Influence of geometric imperfections on the ultimate strength of the double bottom of a Suezmax tanker

Abstract

In this work, the influence of initial geometric imperfection modes on the ultimate strength of a ship’s hull is studied, with a focus on the buckling behavior of stiffened panels that initiates the structural hull failure. A numerical model of a cargo compartment at the midship of a Suezmax tanker is developed by using the finite element method and by considering both geometric and material nonlinearities. Analyses are conducted under hogging conditions to evaluate the double bottom stiffened panels experiencing axial compression by hull girder bending. Different imperfection modes on the bottom and inner bottom plates are considered in the model.

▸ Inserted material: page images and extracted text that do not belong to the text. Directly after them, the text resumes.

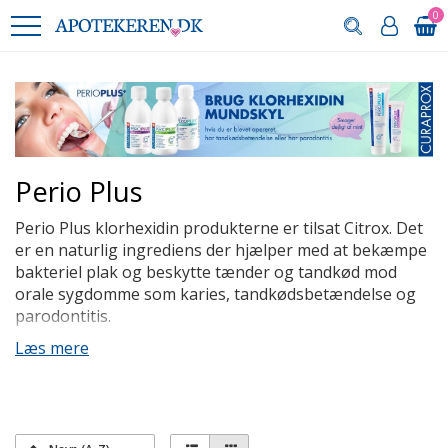
0
Perio Plus
Perio Plus klorhexidin produkterne er tilsat Citrox. Det
er en naturlig ingrediens der hjælper med at bekæmpe
bakteriel plak og beskytte tænder og tandkød mod
orale sygdomme som karies, tandkødsbetændelse og
parodontitis.
Klorhexidin kan ofte have en dårlig smag, men vi har i
Læs mere
Perio Plus serien lagt vægt på at den skal smage godt.
Den smager dejligt mildt af mint , hvilket gør det
nemmere at bruge klorhexidin produktet.
Klorhexidin produkterne har forskelligt indhold af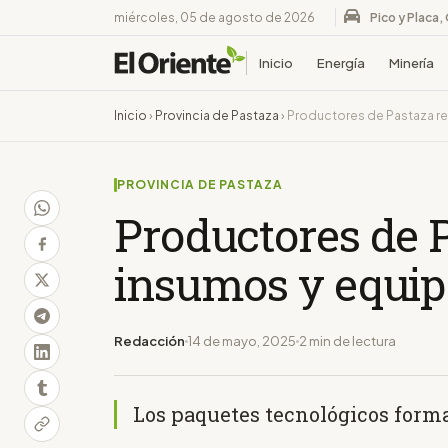
miércoles, 05 de agosto de 2026
Pico y Placa,
Inicio
Energía
Minería
Inicio
›
Provincia de Pastaza
›
Productores de Pastaza re
PROVINCIA DE PASTAZA
Productores de P
insumos y equip
Redacción
14 de mayo, 2025
2 min de lectura
Los paquetes tecnológicos form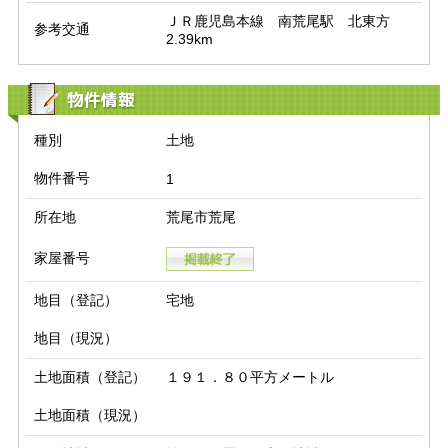
ＪＲ鹿児島本線　南荒尾駅　北東方　
参考交通
2.39km
物件情報
種別
土地
物件番号
1
所在地
荒尾市荒尾
家屋番号
地目（登記）
宅地
地目（現況）
土地面積（登記）
１９１．８０平方メートル
土地面積（現況）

Two cases are studied. In the first one, a half-wave imperfection mode is employed in the longitudinal and transversal directions. In the second case, the imperfection mode coincides with the main natural buckling mode of the plate between the stiffeners. Experimental tests were performed using small-scale models that are representative of the bottom panels, and the results are correlated with those from numerical simulations to define a proper mesh refinement to reproduce the buckling phenomenon. The ultimate strength of the ship hull, in full-scale, employed the same mesh refinement for the bottom panels, assuming the two proposed initial imperfections. The results from the ultimate strength are compared with the reference values for the design bending moment recommended by a classification society.